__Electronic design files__
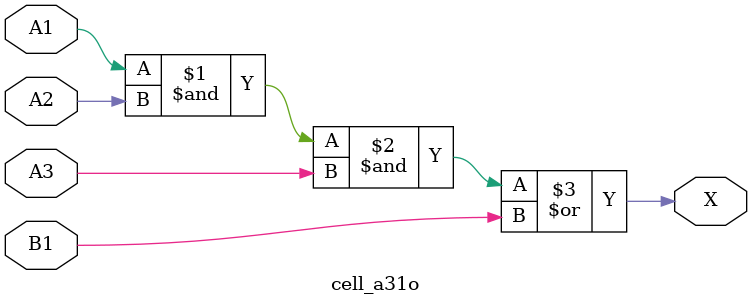
<source format=v>
`timescale 1ps/1ps
module cell_a31o
(
    input wire A1,
    input wire A2,
    input wire A3,
    input wire B1,
    output wire X
);
    assign X = ((A1 & A2 & A3) | B1);
endmodule

</source>
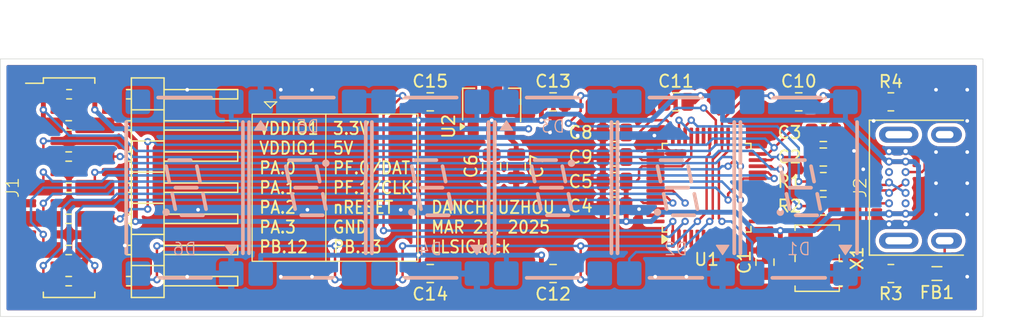
<source format=kicad_pcb>
(kicad_pcb
	(version 20240108)
	(generator "pcbnew")
	(generator_version "8.0")
	(general
		(thickness 1.6)
		(legacy_teardrops no)
	)
	(paper "A4")
	(layers
		(0 "F.Cu" signal)
		(31 "B.Cu" signal)
		(32 "B.Adhes" user "B.Adhesive")
		(33 "F.Adhes" user "F.Adhesive")
		(34 "B.Paste" user)
		(35 "F.Paste" user)
		(36 "B.SilkS" user "B.Silkscreen")
		(37 "F.SilkS" user "F.Silkscreen")
		(38 "B.Mask" user)
		(39 "F.Mask" user)
		(40 "Dwgs.User" user "User.Drawings")
		(41 "Cmts.User" user "User.Comments")
		(42 "Eco1.User" user "User.Eco1")
		(43 "Eco2.User" user "User.Eco2")
		(44 "Edge.Cuts" user)
		(45 "Margin" user)
		(46 "B.CrtYd" user "B.Courtyard")
		(47 "F.CrtYd" user "F.Courtyard")
		(48 "B.Fab" user)
		(49 "F.Fab" user)
		(50 "User.1" user)
		(51 "User.2" user)
		(52 "User.3" user)
		(53 "User.4" user)
		(54 "User.5" user)
		(55 "User.6" user)
		(56 "User.7" user)
		(57 "User.8" user)
		(58 "User.9" user)
	)
	(setup
		(stackup
			(layer "F.SilkS"
				(type "Top Silk Screen")
			)
			(layer "F.Paste"
				(type "Top Solder Paste")
			)
			(layer "F.Mask"
				(type "Top Solder Mask")
				(thickness 0.01)
			)
			(layer "F.Cu"
				(type "copper")
				(thickness 0.035)
			)
			(layer "dielectric 1"
				(type "core")
				(thickness 1.51)
				(material "FR4")
				(epsilon_r 4.5)
				(loss_tangent 0.02)
			)
			(layer "B.Cu"
				(type "copper")
				(thickness 0.035)
			)
			(layer "B.Mask"
				(type "Bottom Solder Mask")
				(thickness 0.01)
			)
			(layer "B.Paste"
				(type "Bottom Solder Paste")
			)
			(layer "B.SilkS"
				(type "Bottom Silk Screen")
			)
			(copper_finish "None")
			(dielectric_constraints no)
		)
		(pad_to_mask_clearance 0)
		(allow_soldermask_bridges_in_footprints no)
		(pcbplotparams
			(layerselection 0x00010f0_ffffffff)
			(plot_on_all_layers_selection 0x0000000_00000000)
			(disableapertmacros no)
			(usegerberextensions yes)
			(usegerberattributes yes)
			(usegerberadvancedattributes yes)
			(creategerberjobfile yes)
			(dashed_line_dash_ratio 12.000000)
			(dashed_line_gap_ratio 3.000000)
			(svgprecision 4)
			(plotframeref no)
			(viasonmask no)
			(mode 1)
			(useauxorigin no)
			(hpglpennumber 1)
			(hpglpenspeed 20)
			(hpglpendiameter 15.000000)
			(pdf_front_fp_property_popups yes)
			(pdf_back_fp_property_popups yes)
			(dxfpolygonmode yes)
			(dxfimperialunits yes)
			(dxfusepcbnewfont yes)
			(psnegative no)
			(psa4output no)
			(plotreference yes)
			(plotvalue yes)
			(plotfptext yes)
			(plotinvisibletext no)
			(sketchpadsonfab no)
			(subtractmaskfromsilk no)
			(outputformat 1)
			(mirror no)
			(drillshape 0)
			(scaleselection 1)
			(outputdirectory "LLSIClock_gbr/")
		)
	)
	(net 0 "")
	(net 1 "+5V")
	(net 2 "GND")
	(net 3 "Net-(J2-SHIELD)")
	(net 4 "Net-(J2-CC2)")
	(net 5 "+3.3V")
	(net 6 "Net-(U1-USB_V_{DD33_CAP})")
	(net 7 "Net-(U1-LDO_CAP)")
	(net 8 "/LLSI1")
	(net 9 "unconnected-(D6-NC-Pad4)")
	(net 10 "/PB.13")
	(net 11 "/VDDIO1")
	(net 12 "/PB.12")
	(net 13 "/PA.0")
	(net 14 "/PA.1")
	(net 15 "/nRESET")
	(net 16 "unconnected-(U1-PA.4-Pad18)")
	(net 17 "/PF.0{slash}ICE_DAT")
	(net 18 "unconnected-(U1-PC.0-Pad32)")
	(net 19 "unconnected-(U1-PB.7-Pad47)")
	(net 20 "/PA.2")
	(net 21 "unconnected-(U1-PB.2-Pad4)")
	(net 22 "/PF.1{slash}ICE_CLK")
	(net 23 "unconnected-(U1-PB.1-Pad5)")
	(net 24 "unconnected-(U1-PF.2-Pad14)")
	(net 25 "/PA.3")
	(net 26 "unconnected-(U1-PF.4-Pad12)")
	(net 27 "unconnected-(U1-PF.5-Pad11)")
	(net 28 "/D-")
	(net 29 "/D+")
	(net 30 "unconnected-(U1-PA.6-Pad16)")
	(net 31 "unconnected-(U1-PC.14-Pad40)")
	(net 32 "Net-(U1-USB_D-)")
	(net 33 "unconnected-(U1-PA.10-Pad8)")
	(net 34 "unconnected-(U1-PA.5-Pad17)")
	(net 35 "Net-(U1-USB_D+)")
	(net 36 "/LLSI0")
	(net 37 "unconnected-(U1-PA.7-Pad15)")
	(net 38 "unconnected-(U1-V_{DDIO0}-Pad10)")
	(net 39 "/LLSI2")
	(net 40 "/LLSI3")
	(net 41 "unconnected-(U1-PA.9-Pad9)")
	(net 42 "/LLSI4")
	(net 43 "/LLSI5")
	(net 44 "unconnected-(U1-PC.1-Pad31)")
	(net 45 "unconnected-(U1-PA.11-Pad7)")
	(net 46 "/XT1_IN")
	(net 47 "unconnected-(X1-OE-Pad1)")
	(net 48 "unconnected-(U1-PB.3-Pad3)")
	(net 49 "unconnected-(U1-PB.14-Pad42)")
	(net 50 "unconnected-(U1-PB.15-Pad41)")
	(net 51 "unconnected-(U1-PB.6-Pad48)")
	(net 52 "unconnected-(U1-PB.0-Pad6)")
	(net 53 "Net-(J2-CC1)")
	(net 54 "unconnected-(J2-SBU1-PadA8)")
	(net 55 "unconnected-(J2-SBU2-PadB8)")
	(footprint "Resistor_SMD:R_0805_2012Metric" (layer "F.Cu") (at 72.5 3.5))
	(footprint "Capacitor_SMD:C_0805_2012Metric" (layer "F.Cu") (at 45 3.5 180))
	(footprint "Capacitor_SMD:C_0805_2012Metric" (layer "F.Cu") (at 55 3.5))
	(footprint "Capacitor_SMD:C_0805_2012Metric" (layer "F.Cu") (at 62.25 16.57 -90))
	(footprint "Capacitor_SMD:C_0805_2012Metric" (layer "F.Cu") (at 67 8 180))
	(footprint "Capacitor_SMD:C_0805_2012Metric" (layer "F.Cu") (at 35 17.5 180))
	(footprint "Capacitor_SMD:C_0805_2012Metric" (layer "F.Cu") (at 45 17.5 180))
	(footprint "Inductor_SMD:L_0805_2012Metric" (layer "F.Cu") (at 76.25 17.5))
	(footprint "Capacitor_SMD:C_0805_2012Metric" (layer "F.Cu") (at 42 8.75 -90))
	(footprint "Resistor_SMD:R_0805_2012Metric" (layer "F.Cu") (at 72.5 17.5 180))
	(footprint "Oscillator:Oscillator_SMD_SeikoEpson_SG8002LB-4Pin_5.0x3.2mm" (layer "F.Cu") (at 66.5 16.25 90))
	(footprint "Resistor_SMD:R_0805_2012Metric" (layer "F.Cu") (at 67 10))
	(footprint "Capacitor_SMD:C_0805_2012Metric" (layer "F.Cu") (at 40 8.75 -90))
	(footprint "Capacitor_SMD:C_0805_2012Metric" (layer "F.Cu") (at 50 6 180))
	(footprint "Package_QFP:LQFP-48_7x7mm_P0.5mm" (layer "F.Cu") (at 57.5 10.5 90))
	(footprint "kicad:TSM-107-01-L-DH" (layer "F.Cu") (at 12 10.5))
	(footprint "Capacitor_SMD:C_0805_2012Metric" (layer "F.Cu") (at 50 12 180))
	(footprint "Capacitor_SMD:C_0805_2012Metric" (layer "F.Cu") (at 67 6))
	(footprint "Package_TO_SOT_SMD:SOT-89-3" (layer "F.Cu") (at 40 3.75 90))
	(footprint "kicad:2137160001_USB4085" (layer "F.Cu") (at 80 10.5 90))
	(footprint "Capacitor_SMD:C_0805_2012Metric" (layer "F.Cu") (at 35 3.5 180))
	(footprint "Resistor_SMD:R_0805_2012Metric" (layer "F.Cu") (at 67 12))
	(footprint "Capacitor_SMD:C_0805_2012Metric" (layer "F.Cu") (at 50 10))
	(footprint "Capacitor_SMD:C_0805_2012Metric" (layer "F.Cu") (at 65 3.5))
	(footprint "Capacitor_SMD:C_0805_2012Metric" (layer "F.Cu") (at 50 8 180))
	(footprint "kicad:ELSS-4X6RGBWA-T2-S290-C" (layer "B.Cu") (at 65 10.5 180))
	(footprint "kicad:ELSS-4X6RGBWA-T2-S290-C" (layer "B.Cu") (at 25 10.5))
	(footprint "kicad:ELSS-4X6RGBWA-T2-S290-C" (layer "B.Cu") (at 45 10.5))
	(footprint "kicad:ELSS-4X6RGBWA-T2-S290-C" (layer "B.Cu") (at 55 10.5 180))
	(footprint "kicad:ELSS-4X6RGBWA-T2-S290-C" (layer "B.Cu") (at 15 10.5 180))
	(footprint "kicad:ELSS-4X6RGBWA-T2-S290-C"
		(layer "B.Cu")
		(uuid "fde6d409-87da-41e5-a648-60f5f967f8b3")
		(at 35 10.5 180)
		(property "Reference" "D4"
			(at 0 -5 0)
			(unlocked yes)
			(layer "B.SilkS")
			(uuid "f260458b-bf84-4ee2-8f27-c0cf79ba49da")
			(effects
				(font
					(size 1 1)
					(thickness 0.1)
				)
				(justify mirror)
			)
		)
		(property "Value" "ELSS-4X6RGBWA-T2-S290-C"
			(at 0 0.75 0)
			(unlocked yes)
			(layer "B.Fab")
			(uuid "eaaf755e-7158-4d78-9c04-fa17ac8aa603")
			(effects
				(font
					(size 1 1)
					(thickness 0.15)
				)
				(justify mirror)
			)
		)
		(property "Footprint" "kicad:ELSS-4X6RGBWA-T2-S290-C"
			(at 0 1.75 0)
			(unlocked yes)
			(layer "B.Fab")
			(hide yes)
			(uuid "ebeafb78-161c-4668-8176-f4075f4e6565")
			(effects
				(font
					(size 1 1)
					(thickness 0.15)
				)
				(justify mirror)
			)
		)
		(property "Datasheet" ""
			(at 0 1.75 0)
			(unlocked yes)
			(layer "B.Fab")
			(hide yes)
			(uuid "b001ca0d-ad57-49ea-8651-b000d75ef3f5")
			(effects
				(font
					(size 1 1)
					(thickness 0.15)
				)
				(justify mirror)
			)
		)
		(property "Description" ""
			(at 0 1.75 0)
			(unlocked yes)
			(layer "B.Fab")
			(hide yes)
			(uuid "2237a3a1-6f4f-49d2-bad7-d7045e62443e")
			(effects
				(font
					(size 1 1)
					(thickness 0.15)
				)
				(justify mirror)
			)
		)
		(property ki_fp_filters "LED*IN-PI554FCH*PLCC*5.0x5.0mm*P3.2mm*")
		(path "/016e026d-6bff-4f79-8397-4786f87c07c5/79efea85-f694-43a1-a446-429f5f7ba6ea")
		(sheetname "Display")
		(sheetfile "ELSS-4X6RGBWA-T2-S290-C.kicad_sch")
		(attr smd)
		(fp_line
			(start 4.75 -5.35)
			(end 4.75 5.35)
			(stroke
				(width 0.3)
				(type default)
			)
			(layer "B.SilkS")
			(uuid "a98db8fa-d160-4a27-8443-ad693e919b97")
		)
		(fp_line
			(start 2.15 7.35)
			(end -2.15 7.35)
			(stroke
				(width 0.3)
				(type default)
			)
			(layer "B.SilkS")
			(uuid "c9334204-edda-4c4c-9ffc-53ae264a0e0c")
		)
		(fp_line
			(start 2.15 -7.35)
			(end -2.15 -7.35)
			(stroke
				(width 0.3)
				
... [245511 chars truncated]
</source>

__TASK PROMPT__
Please copy every line in the entries where "slash" appears.

__YOUR RESPONSE__
	(net 17 "/PF.0{slash}ICE_DAT")
	(net 22 "/PF.1{slash}ICE_CLK")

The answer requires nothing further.